SOURCE RECORDS Block Start

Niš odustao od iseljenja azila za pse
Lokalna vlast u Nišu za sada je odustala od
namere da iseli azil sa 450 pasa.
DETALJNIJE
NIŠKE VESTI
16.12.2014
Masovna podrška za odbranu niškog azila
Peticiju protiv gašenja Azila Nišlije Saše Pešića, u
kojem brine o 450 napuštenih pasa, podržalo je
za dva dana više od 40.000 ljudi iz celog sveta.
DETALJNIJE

SOURCE RECORDS Block End

Extract from the data every line where "pasa" shows up.

▶ **RESULT FOR THIS TASK**
namere da iseli azil sa 450 pasa.
kojem brine o 450 napuštenih pasa, podržalo je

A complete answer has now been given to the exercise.